I switched from windows/.net/SqlServer to linux/mono/MySQL two years ago and in a single server I handle among many many other things 10k-20k reservations/day.
The server is a small dedicated machine with 8 cores and 16GB ram but never goes beyond 30-40% cpu and 2GB ram. This in Hetzner for about 60€/month.
So I don't understand what the author finds so amazing about the numbers he posted.
For my side projects I use Visual Studio express editions (free) and use postgres (local) for one and mongodb (hosted at mongolab) for another for storing data. I host both of them on 1 VPS with single core and 1 GB of RAM. So All I am paying extra is 2$ a month for a windows vps instead of a linux vps, and I think that 2$ extra that I am paying is well justified.
His point is, it's dirt cheap to do any solution, and all that matters to the customer is customer value, assuming you are on a platform that can deliver on the "ilitys" (maintainab-, reliab-, supportab-, etc.), which Microsoft can.
The thing he doesn't point out is how much cheaper it would be if he dumped the VM and went with Windows Azure Cloud Services.
i was a bit coffee deprived when I read this and was starting on a teeth gnashing trollfest - but then realized it is 'JitBit' not 'FitBit' which I seemingly need to find a Windows machine to get to work...
Then was interested in this article because at our company we have 400-500 servers - mostly Ubuntu with some CentoS and FreeBSD. Lately we need WinSvr to run a BI app that generates nice visualizations for datasci to feed business/ sales.
Funny how not one sysadmin wants to touch this project... ;)
That all being said, the developer affection, in certain neighborhoods, for C# and .Net seems genuine, which makes an argument for developing an app on this platform - that seems clear.

- [QUESTIONS ON THE MATERIAL]:
1. Extract the part of the hosting discussion starting at "i was a bit" and ending at "get to work...".
2. According to the hosting discussion, what does the dedicated Hetzner server cost each month?
3. Carry on the hosting discussion from its last sentence.

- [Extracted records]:
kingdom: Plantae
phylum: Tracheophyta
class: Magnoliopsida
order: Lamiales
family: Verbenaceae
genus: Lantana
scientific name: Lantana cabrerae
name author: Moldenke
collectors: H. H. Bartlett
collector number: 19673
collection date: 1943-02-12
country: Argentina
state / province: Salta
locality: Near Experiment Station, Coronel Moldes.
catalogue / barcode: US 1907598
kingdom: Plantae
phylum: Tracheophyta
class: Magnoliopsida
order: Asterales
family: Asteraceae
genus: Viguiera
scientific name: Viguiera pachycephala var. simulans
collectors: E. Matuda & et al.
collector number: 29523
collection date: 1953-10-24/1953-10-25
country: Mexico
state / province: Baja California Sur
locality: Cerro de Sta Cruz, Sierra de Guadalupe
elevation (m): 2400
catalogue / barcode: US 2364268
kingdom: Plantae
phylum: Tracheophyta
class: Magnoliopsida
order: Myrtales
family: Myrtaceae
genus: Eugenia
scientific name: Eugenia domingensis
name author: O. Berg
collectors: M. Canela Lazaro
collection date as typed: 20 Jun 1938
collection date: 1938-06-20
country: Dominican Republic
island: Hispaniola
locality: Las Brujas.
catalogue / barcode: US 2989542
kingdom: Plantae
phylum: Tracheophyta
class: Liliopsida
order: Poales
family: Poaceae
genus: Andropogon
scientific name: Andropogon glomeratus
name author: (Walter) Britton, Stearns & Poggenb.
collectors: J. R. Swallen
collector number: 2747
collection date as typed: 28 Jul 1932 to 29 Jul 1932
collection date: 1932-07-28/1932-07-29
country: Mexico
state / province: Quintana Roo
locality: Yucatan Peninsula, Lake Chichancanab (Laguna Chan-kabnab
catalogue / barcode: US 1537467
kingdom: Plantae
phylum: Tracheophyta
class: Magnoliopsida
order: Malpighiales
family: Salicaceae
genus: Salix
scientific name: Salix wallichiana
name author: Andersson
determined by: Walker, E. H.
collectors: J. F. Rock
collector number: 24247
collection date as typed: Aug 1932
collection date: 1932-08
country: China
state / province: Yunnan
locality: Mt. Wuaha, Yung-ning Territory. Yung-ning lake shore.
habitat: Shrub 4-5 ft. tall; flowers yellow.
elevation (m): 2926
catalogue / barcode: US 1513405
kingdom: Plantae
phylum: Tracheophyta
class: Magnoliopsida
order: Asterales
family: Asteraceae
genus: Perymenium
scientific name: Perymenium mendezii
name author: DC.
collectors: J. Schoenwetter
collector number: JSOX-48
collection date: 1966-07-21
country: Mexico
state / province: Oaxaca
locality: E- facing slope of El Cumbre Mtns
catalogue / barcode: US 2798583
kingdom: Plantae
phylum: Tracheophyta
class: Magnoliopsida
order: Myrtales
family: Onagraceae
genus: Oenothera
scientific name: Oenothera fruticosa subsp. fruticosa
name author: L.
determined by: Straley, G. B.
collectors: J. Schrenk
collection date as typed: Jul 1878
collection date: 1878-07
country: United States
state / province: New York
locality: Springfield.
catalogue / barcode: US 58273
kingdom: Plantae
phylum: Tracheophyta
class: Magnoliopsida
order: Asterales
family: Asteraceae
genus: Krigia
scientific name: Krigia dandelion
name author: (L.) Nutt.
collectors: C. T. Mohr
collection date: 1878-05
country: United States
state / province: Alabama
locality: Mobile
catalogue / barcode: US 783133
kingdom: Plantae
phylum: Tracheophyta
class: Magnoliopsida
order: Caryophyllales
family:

- [EXPECTED RESULTS]:
1.
i was a bit coffee deprived when I read this and was starting on a teeth gnashing trollfest - but then realized it is 'JitBit' not 'FitBit' which I seemingly need to find a Windows machine to get to work...

2. About 60€ per month.

3.
I do not see this scaling out however. And historically Microsoft largesse (in education, research or with this startup initiative) has a way of drying up...
This was the most relevant bit, far as I can tell:
>> Because I love C#
Fair enough. If I liked C#, I'd live in a Microsoft world, too. I don't, though, and without this being a language war, the ones I like are easy enough to set up on Linux, and tend to be a heck of a lot more stable and easy to install, too.
> Fair enough. If I liked C#, I'd live in a Microsoft world, too.
That says more about you than about C#. I like C# too, I think it's the best imperative statically typed language out there. If you'd take the time to research it you'd find that it's easily the most advanced and developed language out there period.
Still, I think the whole statically typed idea is not feasible for large applications. So I use Ruby for professional stuff, and C# for performance critical things (like videogames).
Visual Studio lifts a lot of the pain of developing on Windows (which is still rather painful).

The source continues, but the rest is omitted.